Ah, memories - I screwed that up the same way in a spelling bee in 7th grade.
As for Palin - all she needed (needs?) to do, was to disappear to Alaska for a couple of years, become better informed, and develop better, non-deer-in-the-headlights, interview skills. Whether or not she is capable of that, I have no idea.
But if she could do that, then the vitriol against her in the past year just becomes an unhinged response from the left and from a tingly-legged media that did nothing to gain respect in the past cycle.
Basically, she has the opportunity to make the case (implicitly) that she wasn't ready in 2008, but is in 2012. Whether she can make the case or not is up to her.
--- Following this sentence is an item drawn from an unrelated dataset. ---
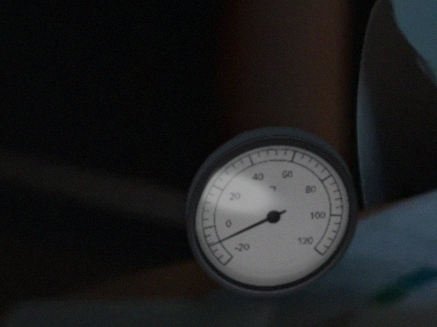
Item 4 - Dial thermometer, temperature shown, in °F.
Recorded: -8 °F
Yes but in order to get to the GOP nomination in 2012 she has to survive the primaries first -- and when her fellow Republicans go after her, she will not be able to blame the "unhinged left". I have a very hard time seeing how she will survive a dozen debates without at least once making herself into an irredeemable national laughingstock.
Yes, the evangelical base needs somewhere to go -- what's wrong with Huckabee -- he is an appealing candidate who will not make a fool of himself.
I tend to think she'd survive the intra-party debates, because everyone will be trying to out-crazy the other candidates. But she'd never survive a debate with Obama, assuming he's the candidate. The winkin' and blinkin' routine would fall utterly flat.
And I think Huckabee would be a real challenge for Obama, simply because he seems relatively reasonable and genuine.
As long as we're correcting each other, it's 'death throes'.
Now all of you, go play outside. it's a beautiful day.
Shouldn't it be 'As long as we're correcting one another...?"
Sorry.
msully, I don't think she can disappear to Alaska for a couple of years, become better informed, and develop better, non-deer-in-the-headlights, interview skills.
She never seemed to able to get comfortable in unscripted interviews. You could see her kind of panic when challenged with a question she didn't know how to answer. Most public speakers have a supply of subroutines they can deploy on a number of topics. You know - "Well, let me just say this: (blah blah blah)". She doesn't seem to be able to do that. She just blanks and starts talking. A nervous tic, like.
I don't know if you can train natural spontaneity into someone a la Eliza Doolittle. On the evidence we saw last Fall, it doesn't seem so. Bottom line: I don't think she can hack it.
Sarah Palin is a polarizing figure. With beauty queen looks and significant smarts, she was enjoying a 90% approval rating as governor when McCain showed up in August of 2008 to tap her as his VP selection. Within weeks, McCain was taking public swipes at her and in the ensuing months leading up to the election she was brutalized in the media. McCain ended up the loser, and there are many who would like to be sure that Sarah Palin has gone down with him. While there is no question that she has stepped into the muck with both feet more than once, as indicated in Cooper’s piece, the reality is more complex, as she is still has the potential to be a powerful force in conservative Republican politics. Like it or not, there are a lot of Americans who identify with who she is and what she says, regardless of a few missteps.
Here is a nice piece on the current flap:
http://www.newsy.com/videos/vanity_fair_on_palin_what_s_it_all_mean
Carter (arguably the worst president off the 20th century) brought us Reagan. Obama will bring us Palin or someone Reagan like! I am anticipating a backlash to the socialist agenda being rammed down our throats by the Progressives. You cannot live beyond your means forever, as much as everyone wants to implement these social programs going bankrupt or raising taxes to economy stopping levels is not the answer. Socialism has failed everywhere it has been tried before and will not work in this country either. If you rob from Peter to pay Paul, Peter will be a Richard no one likes to be a Richard after all and will become Paul (or worse yet become a criminal and stop paying taxes by going underground if one is to intelligent or ambitious to be unproductive), then there will be no more Peters to take from and all will starve. I look forward to Sara's next move as her actions are what this country needs.